İstenen görev:
Aşağıdaki metin bloğuna göre Midraş, güneşin sabahları doğmak istememesini hangi nedene bağlar?

Metin bloğu:

Yahudiliğin çevre ve unsurlarına verdiği önemi vurgulamak için birkaç ay önce başladığımız Çevreci Tora yazı dizisi kapsamında, son olarak Evrenin Şarkısı Perek Şira kitabını ele almış ve son olarak, gece ile gündüzde kalmıştık. Yazımıza bıraktığımız yerden devam ediyoruz
Güneş der ki – “Güneş ve ay yörüngelerinde durur, (Yisrael) Senin oklarının ışığında ve mızrağının şimşek gibi çakmasında yolculuk eder” (Habakuk 3:11).
Güneş, Tanrı’ya saygının ve başkalarına karşı cömertliğin simgesidir. Erets Yisrael’e giriş sırasında Yeoşua güneşe durmasını emredip de Yisrael’i düşmanın üstüne sürerken, güneş bu emri yerine getirdi ve bekledi.
Midraş’a göre güneş sabahları doğmak istemez çünkü putperestlerin kendisine tapmasından korkar. “Dünyayı aydınlatmaya ve Tanrı’ya saygısızlık edilmesine neden olmaya nasıl cüret ederim?” der. Ancak Tanrı’nın İradesi, okları ve mızrağının etkisiyle görevini yerine getirir. Ve güneş, ayı, ışığı ile cömertçe aydınlatır ki bu çıplak gökcismi de, gecelerimizi aydınlatabilsin.
Ay – “Ayı, bayramları belirlemek için yaptı. Güneş kendi hedefini bilir” (Teilim 104:19).

Kayıtlı veriler:
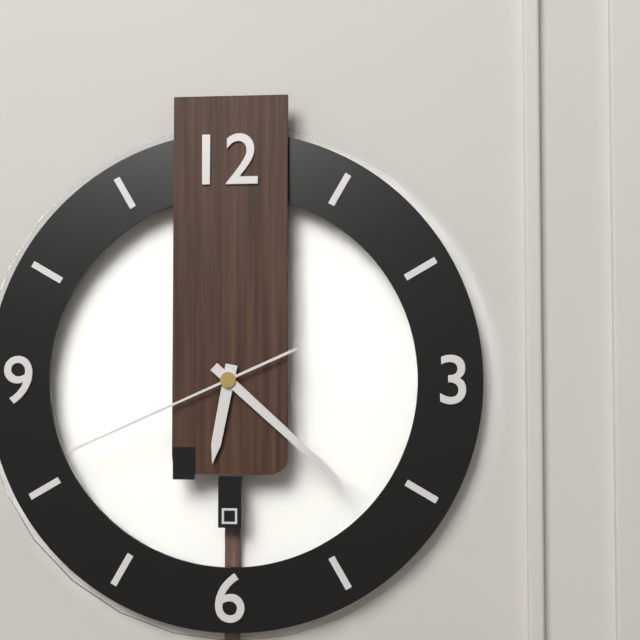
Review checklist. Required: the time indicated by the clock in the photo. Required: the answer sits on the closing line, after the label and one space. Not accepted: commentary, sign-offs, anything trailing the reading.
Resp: 6:22:41
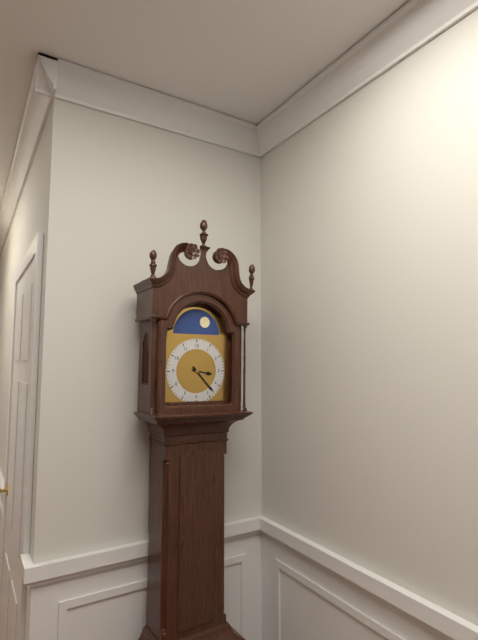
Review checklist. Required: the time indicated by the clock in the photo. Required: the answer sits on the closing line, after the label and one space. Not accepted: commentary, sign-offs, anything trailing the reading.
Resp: 3:23
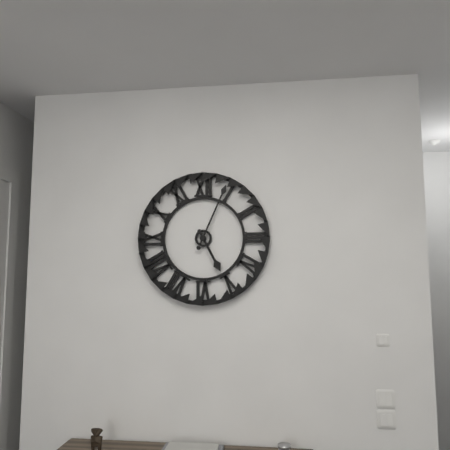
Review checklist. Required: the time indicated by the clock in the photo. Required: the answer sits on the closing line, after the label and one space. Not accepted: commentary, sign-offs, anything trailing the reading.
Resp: 5:04
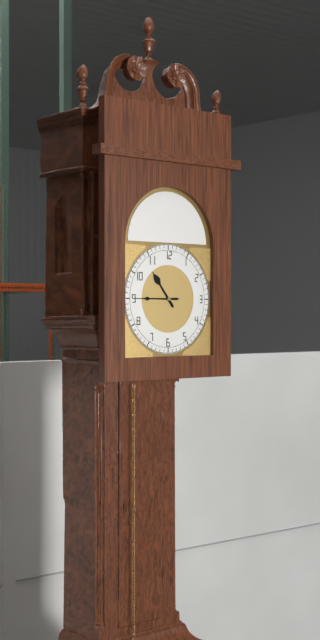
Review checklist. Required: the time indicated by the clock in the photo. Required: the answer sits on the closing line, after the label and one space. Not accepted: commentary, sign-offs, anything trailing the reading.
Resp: 10:45
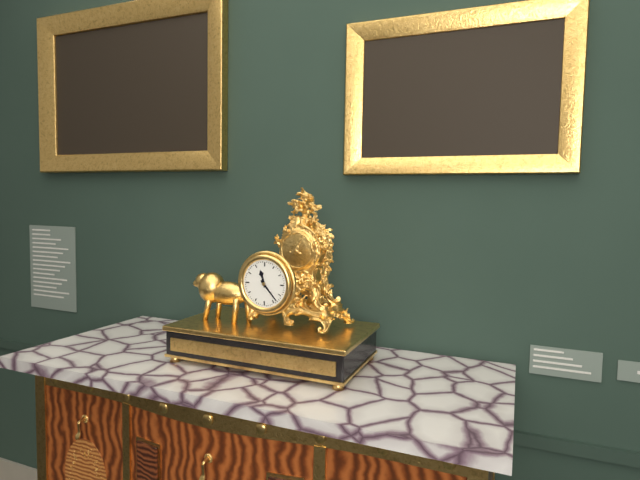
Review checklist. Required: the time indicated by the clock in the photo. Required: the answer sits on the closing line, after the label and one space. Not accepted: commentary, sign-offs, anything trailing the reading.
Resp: 11:23
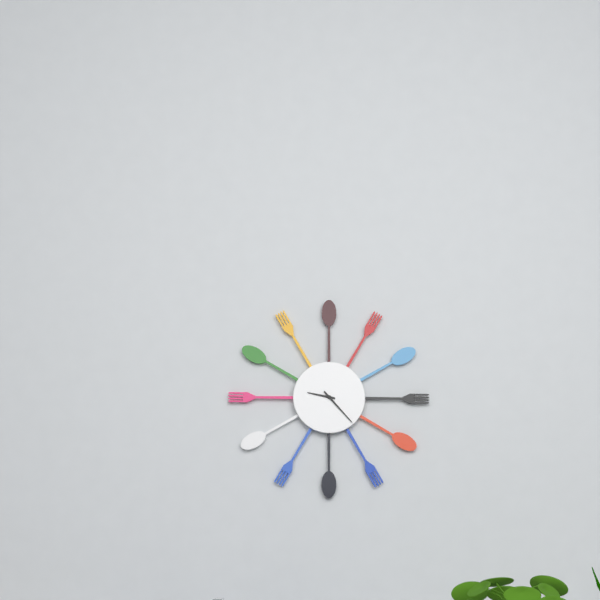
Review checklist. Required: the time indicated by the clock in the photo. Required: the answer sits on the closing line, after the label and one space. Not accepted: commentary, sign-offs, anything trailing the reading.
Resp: 9:23
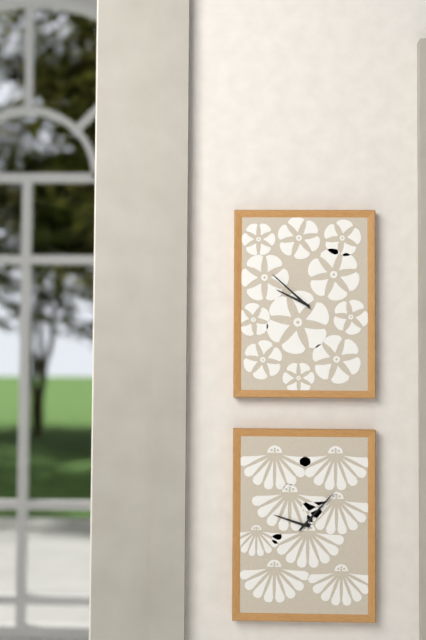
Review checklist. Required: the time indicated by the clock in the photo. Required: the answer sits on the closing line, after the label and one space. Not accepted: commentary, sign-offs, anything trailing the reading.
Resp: 9:52
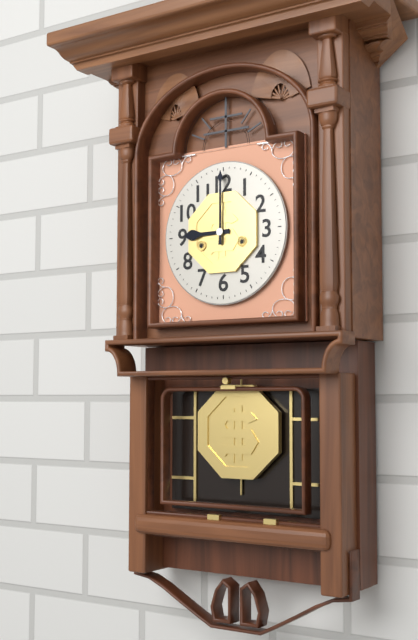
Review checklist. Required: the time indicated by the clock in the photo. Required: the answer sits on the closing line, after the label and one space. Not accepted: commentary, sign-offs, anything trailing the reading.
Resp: 9:00
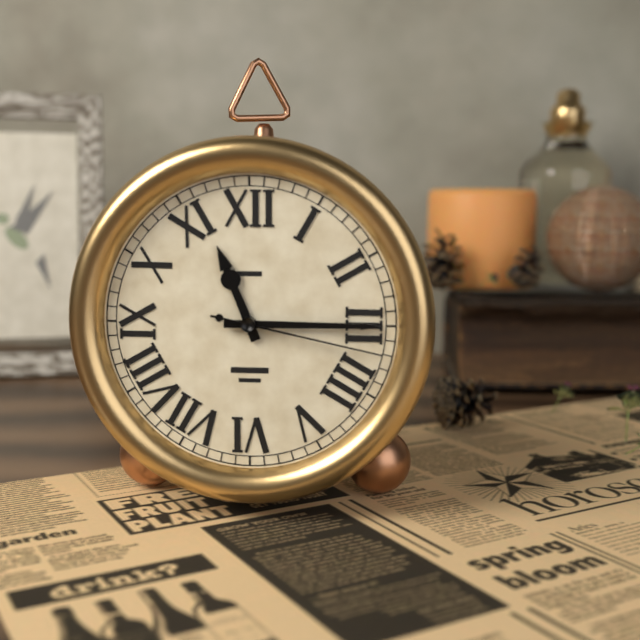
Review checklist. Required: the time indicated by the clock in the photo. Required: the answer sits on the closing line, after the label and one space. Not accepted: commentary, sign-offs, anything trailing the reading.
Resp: 11:15:17
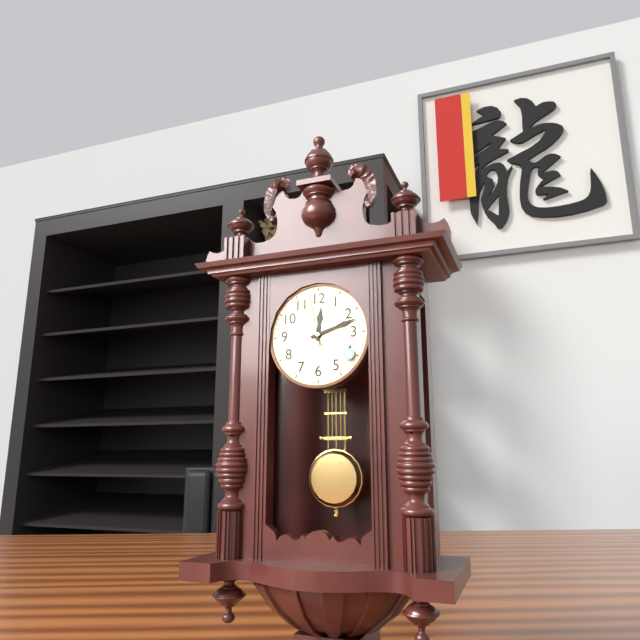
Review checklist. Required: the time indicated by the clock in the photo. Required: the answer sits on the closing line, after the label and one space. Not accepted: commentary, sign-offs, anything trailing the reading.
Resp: 12:12:58
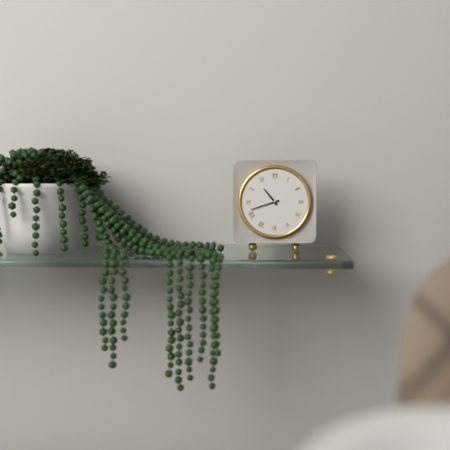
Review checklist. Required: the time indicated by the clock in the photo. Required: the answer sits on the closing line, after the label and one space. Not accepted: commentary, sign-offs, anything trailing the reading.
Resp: 10:42
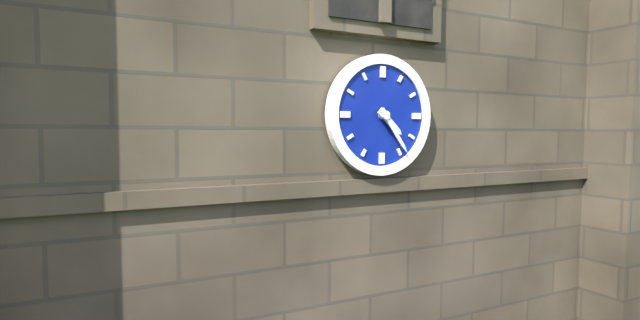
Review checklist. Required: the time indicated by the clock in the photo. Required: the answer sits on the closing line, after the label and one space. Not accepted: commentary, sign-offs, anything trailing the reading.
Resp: 4:24
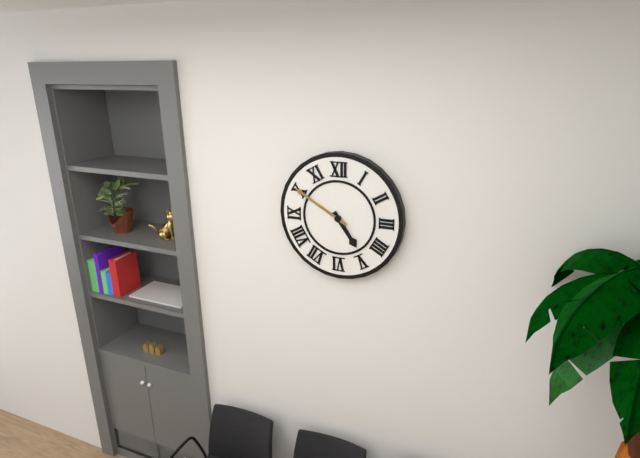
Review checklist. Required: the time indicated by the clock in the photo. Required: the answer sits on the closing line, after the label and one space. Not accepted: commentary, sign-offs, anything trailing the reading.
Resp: 4:50
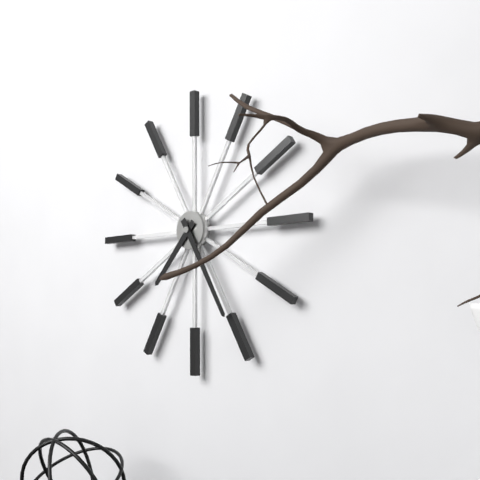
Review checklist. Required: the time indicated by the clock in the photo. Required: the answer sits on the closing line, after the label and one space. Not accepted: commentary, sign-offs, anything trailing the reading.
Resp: 7:25
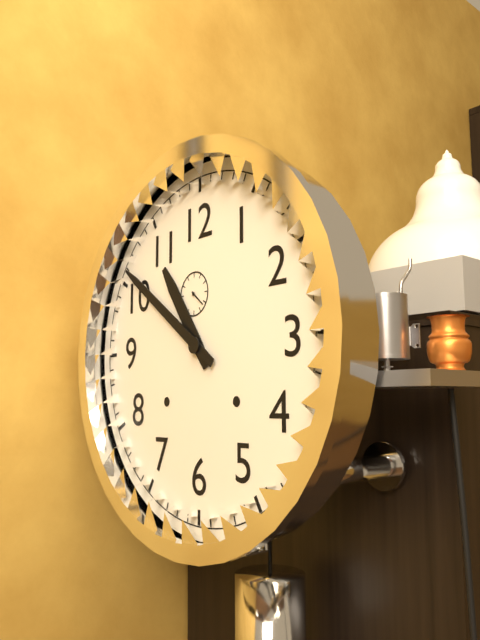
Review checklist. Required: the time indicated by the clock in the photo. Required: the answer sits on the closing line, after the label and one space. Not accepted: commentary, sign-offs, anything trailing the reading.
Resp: 10:51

Yazılı yanıt:
Güneş, putperestlerin kendisine tapmasından korktuğu için sabahları doğmak istemez.